Palco Principal – Os Mler If Dada estão de regresso às atuações ao vivo, em jeito de comemoração dos 30 anos de carreira da banda.O que vos motivou a voltarem a pisar o palco? O facto de o Nuno Rebelo viver em Barcelona dificultou, de certa forma, um tão desejado - dizemos nós - reencontro?
Nuno Rebelo - Acho que a principal motivação foi a vontade de voltar a tocar aquelas músicas que, passados estes 30 anos, continuam a dar um grande prazer. E, também, a possibilidade de agora fazermos um concerto dos Mler Ife Dada com meios de que não dispúnhamos naquela época.
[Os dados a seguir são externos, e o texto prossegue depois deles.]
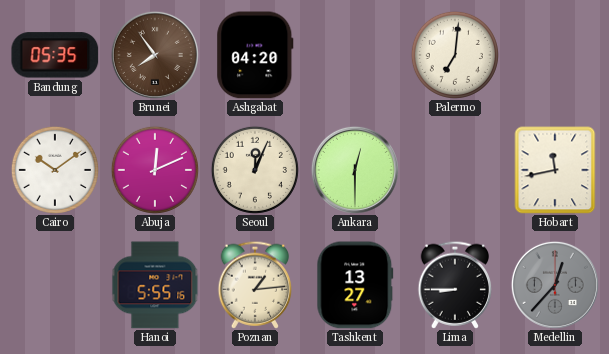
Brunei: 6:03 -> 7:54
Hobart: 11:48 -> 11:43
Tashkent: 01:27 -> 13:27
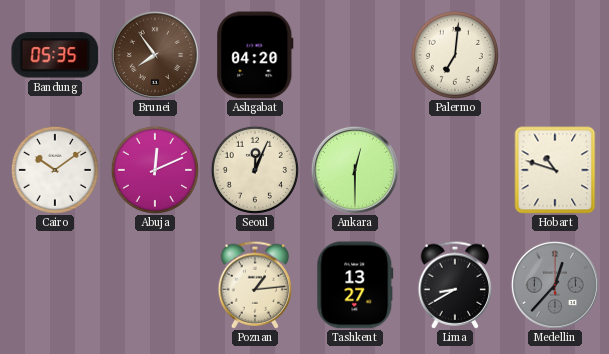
Hobart: 11:43 -> 10:48
Hanoi: 5:55 -> none
Lima: 8:45 -> 8:40
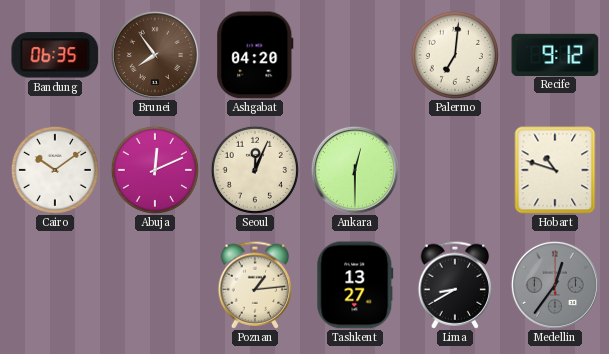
Bandung: 05:35 -> 06:35
Recife: none -> 9:12
Medellin: 12:37 -> 12:36
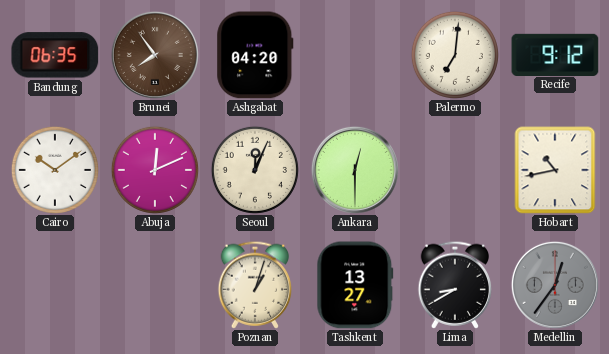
Hobart: 10:48 -> 10:43
Poznan: 1:14 -> 1:03
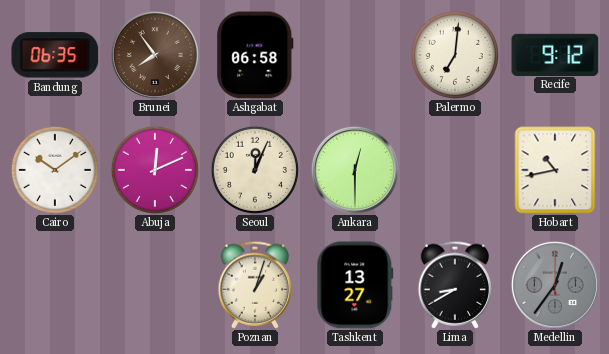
Ashgabat: 04:20 -> 06:58
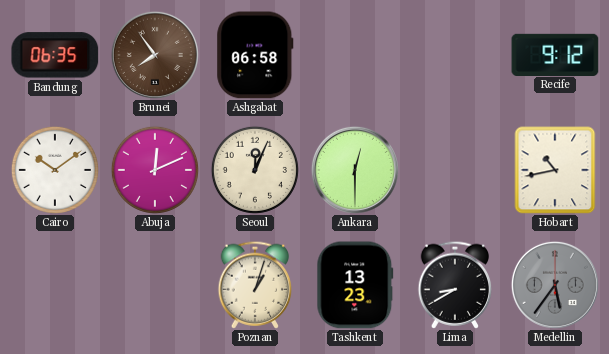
Palermo: 7:01 -> none
Tashkent: 13:27 -> 13:23
Medellin: 12:36 -> 5:36
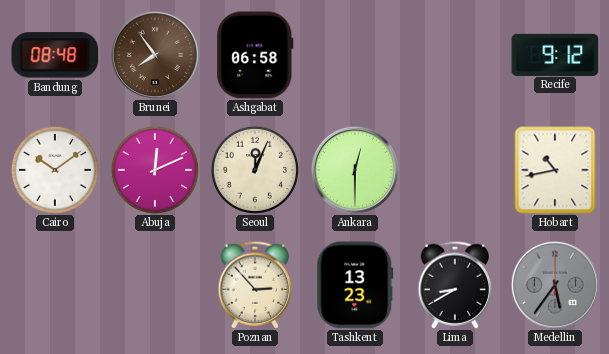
Bandung: 06:35 -> 08:48
Poznan: 1:03 -> 2:53
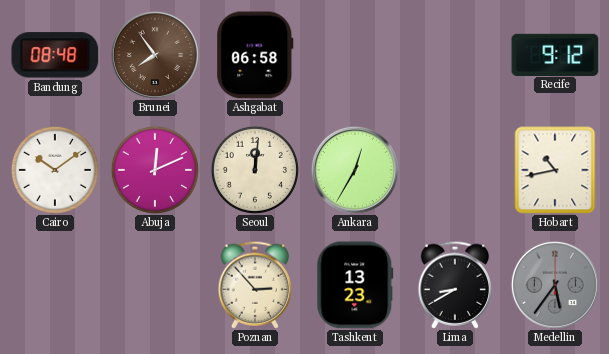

Anabela Duarte - Não, não dificultou, até porque já nos tínhamos encontrado antes. Apenas se proporcionou nesta altura reunirmo-nos e fazermos a montagem do concerto e das músicas que, também eu, já não ouvia há muito tempo, e as quais tenho muito gosto em reinventar e comemorar.
PP – Sendo um dos mais importantes e inovadores nomes do universo pop da música nacional da década de 80, acham que deixaram alguma espécie de legado? A par dos Pop Dell’Arte, os Mler Ife Dada conseguiram «surrealizar» o espetro musical português…
NR - Sinceramente, não sei.
AD - Ouvi alguns rumores de possíveis influências em outros músicos e grupos, e até há um trabalho científico sobre os Mler ife, apresentado em universidades, o que, até certo ponto, é algo desconcertante. Mas eu também já apresentei comunicações sobre a Diamanda Galàs ou o Lou Reed... Fazemos parte, creio, de um contexto cultural a que não podemos escapar.
PP – Dois anos depois de lançarem “Coisas que fascinam”, os Mler Ife Dada terminaram devido a desentendimentos entre o Nuno Rebelo e a Anabela Duarte, por altura da edição de "Espírito Invisível". Hoje, décadas depois, já pensaram como teria sido o sucessor do disco editado em 1989, se tivessem continuado a compor juntos?
NR - É-me muito difícil imaginar isso. Não foram apenas os desentendimentos que levaram ao fim do grupo. Eu também sentia que a minha passagem pela pop estava a esgotar-se e sentia necessidade de aprofundar a minha viagem na música por outras paragens, que foi o que fiz.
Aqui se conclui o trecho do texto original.